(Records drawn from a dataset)
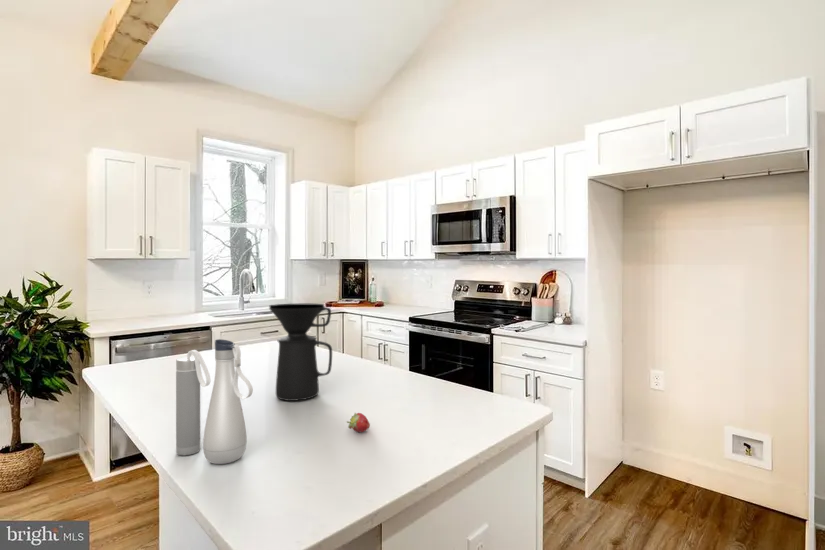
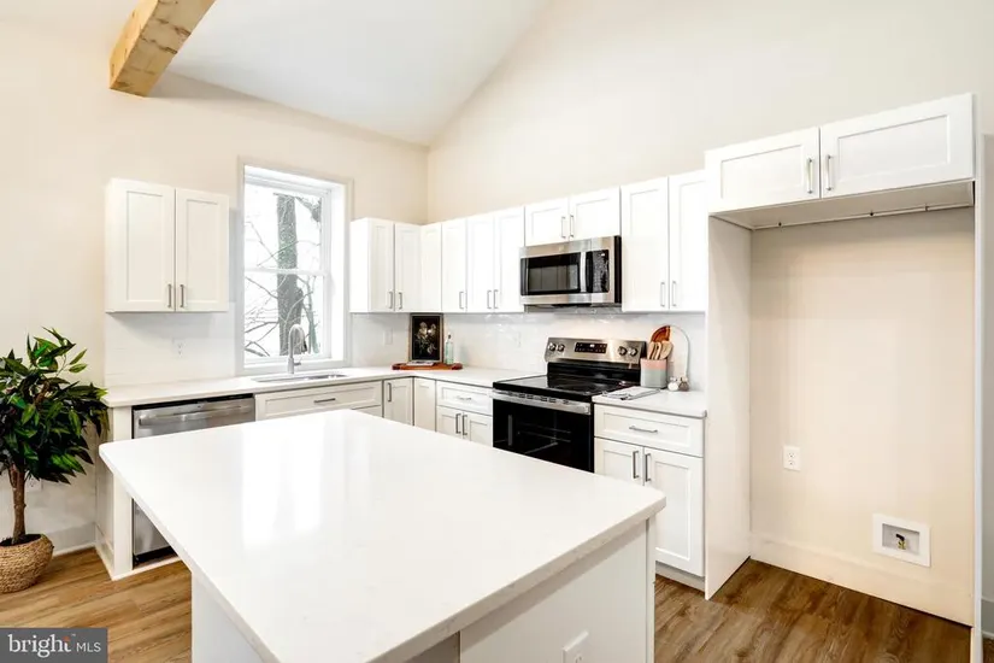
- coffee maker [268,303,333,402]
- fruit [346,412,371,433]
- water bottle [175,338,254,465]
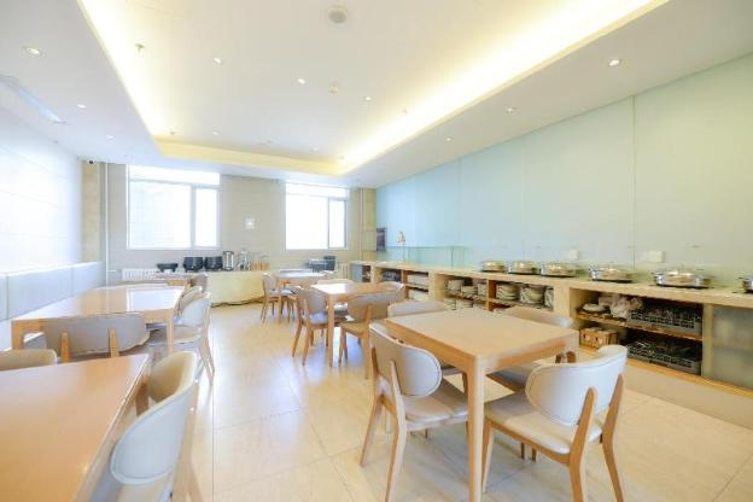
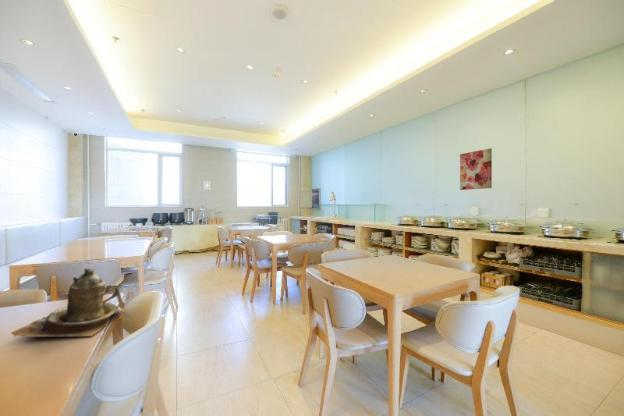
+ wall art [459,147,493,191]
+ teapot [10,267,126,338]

## Activity
Here the records must be restated exactly, minus any images.

## Written response
- coffee maker [268,303,333,402]
- fruit [346,412,371,433]
- water bottle [175,338,254,465]
+ wall art [459,147,493,191]
+ teapot [10,267,126,338]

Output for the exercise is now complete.